-- Available records --
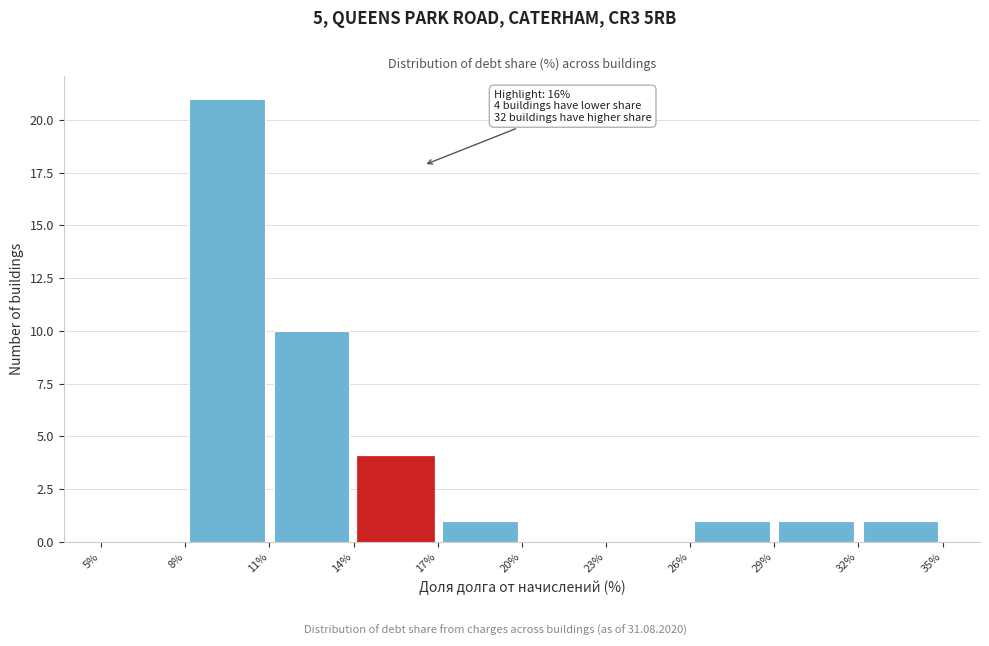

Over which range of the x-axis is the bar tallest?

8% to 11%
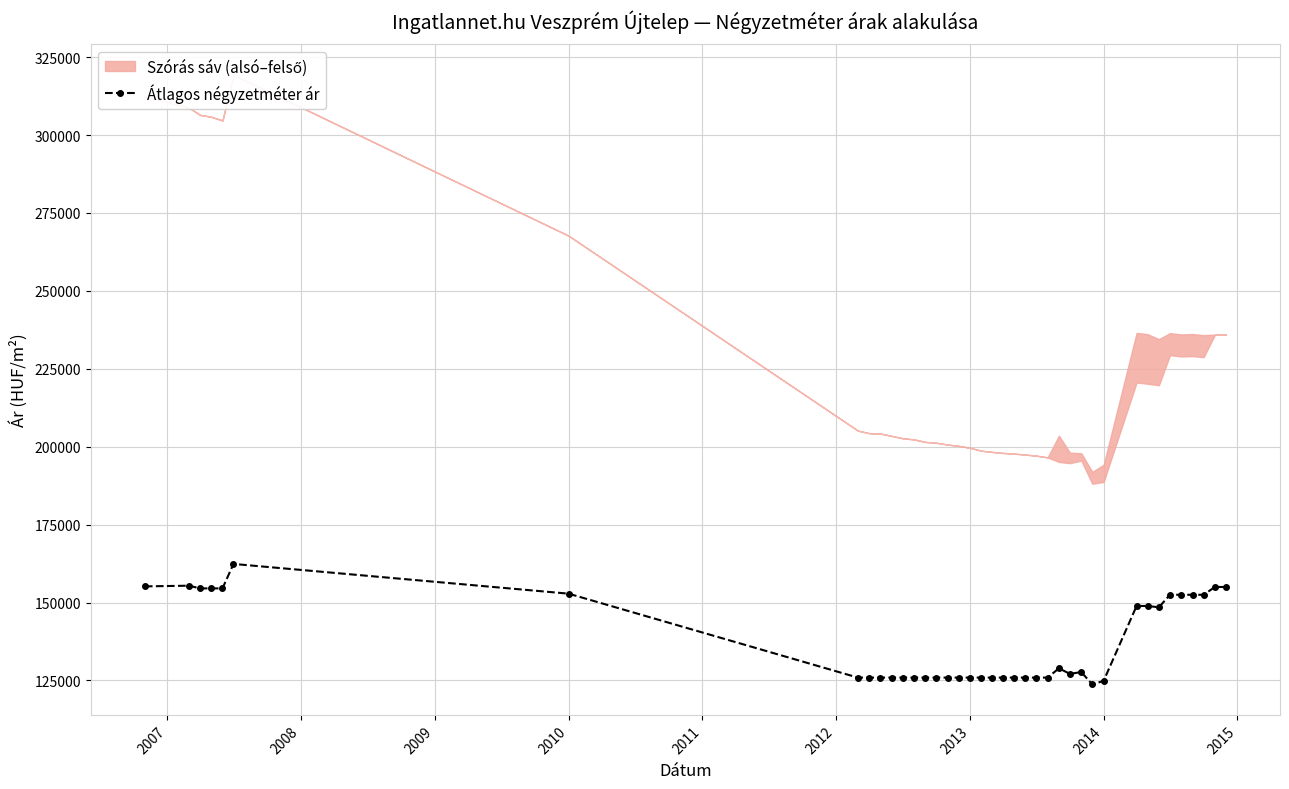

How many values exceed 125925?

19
--
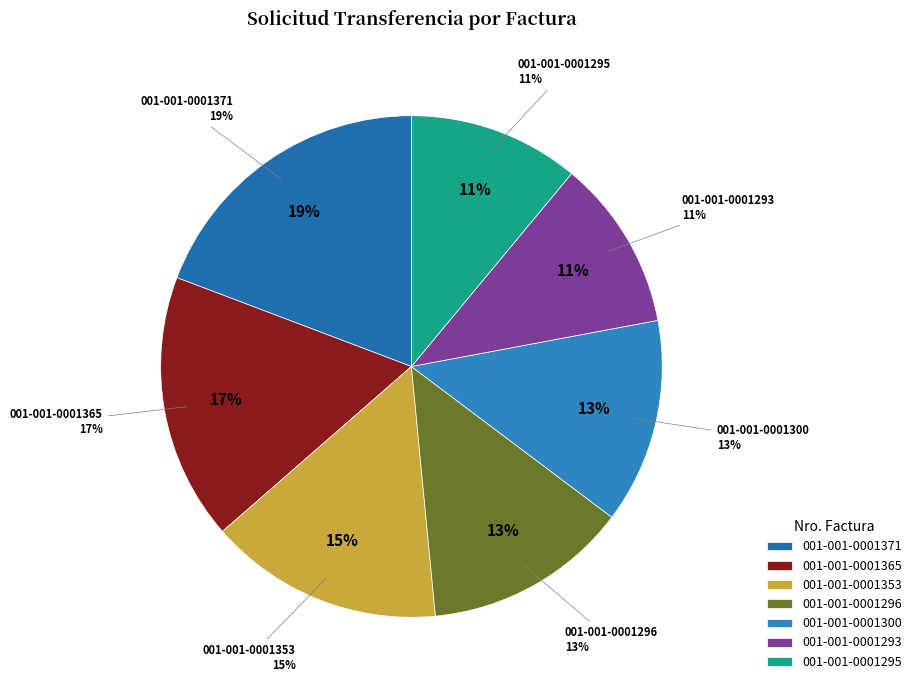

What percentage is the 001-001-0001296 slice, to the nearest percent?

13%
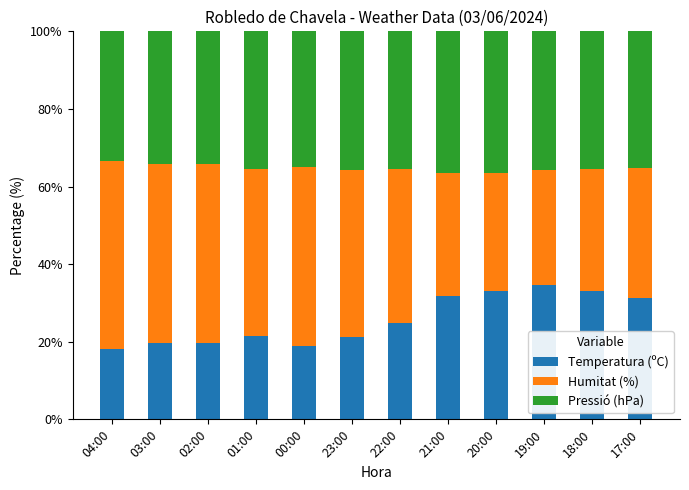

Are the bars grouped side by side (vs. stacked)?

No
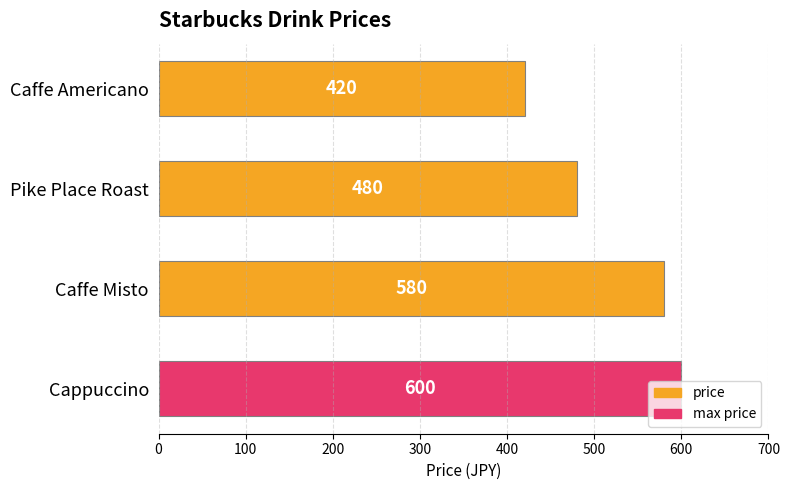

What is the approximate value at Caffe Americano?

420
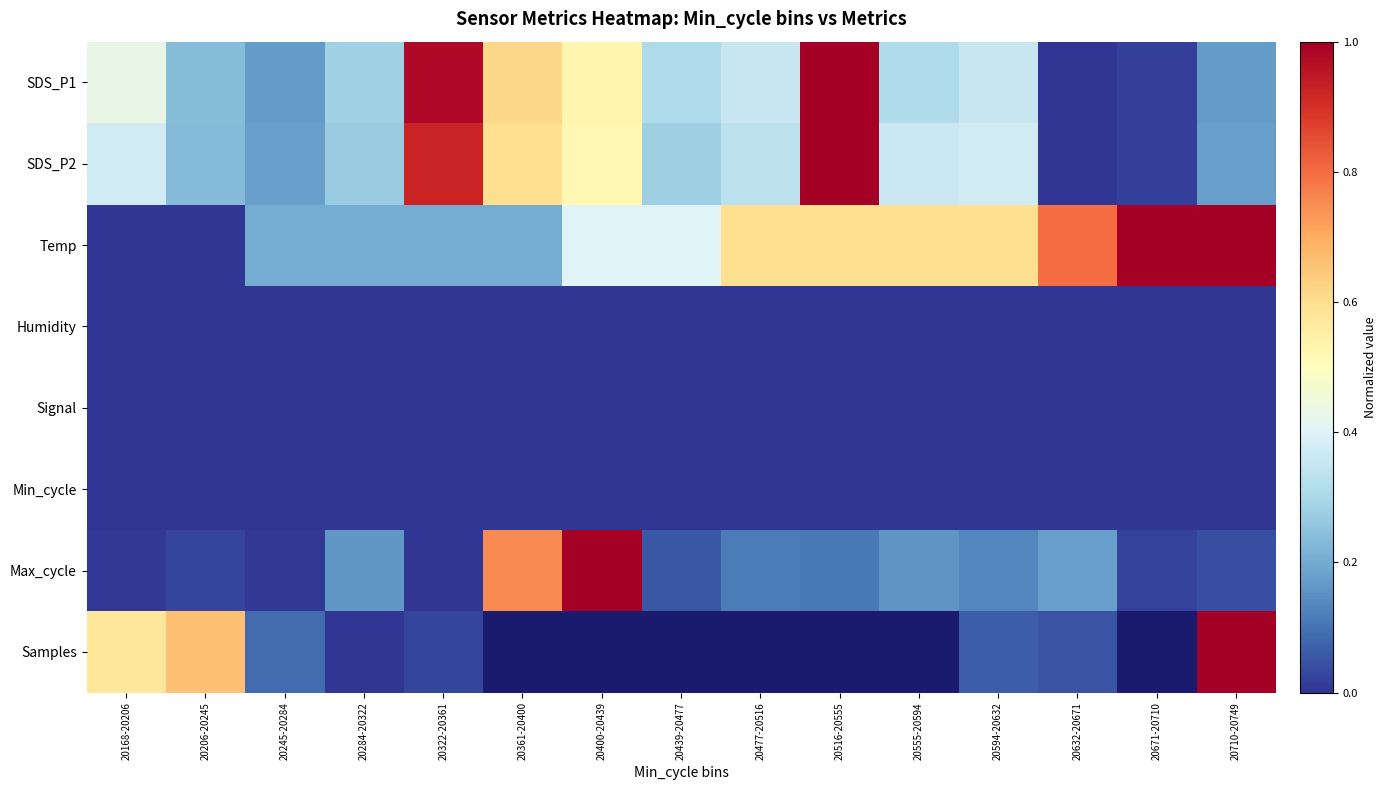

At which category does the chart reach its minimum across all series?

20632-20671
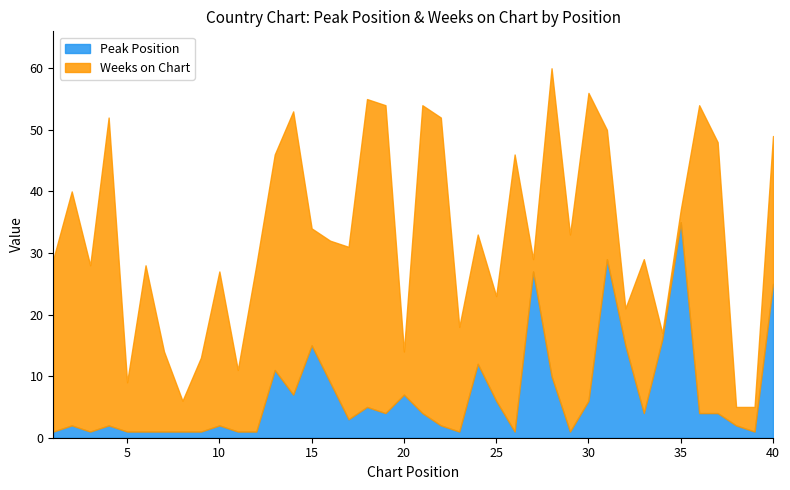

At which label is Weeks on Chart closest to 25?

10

-- Problem to work on --
Please list every line in the data above that contains the word "which", copying each line in full.

-- Answer to the exercise --
Over which range of the x-axis is the bar tallest?
At which category does the chart reach its minimum across all series?
At which label is Weeks on Chart closest to 25?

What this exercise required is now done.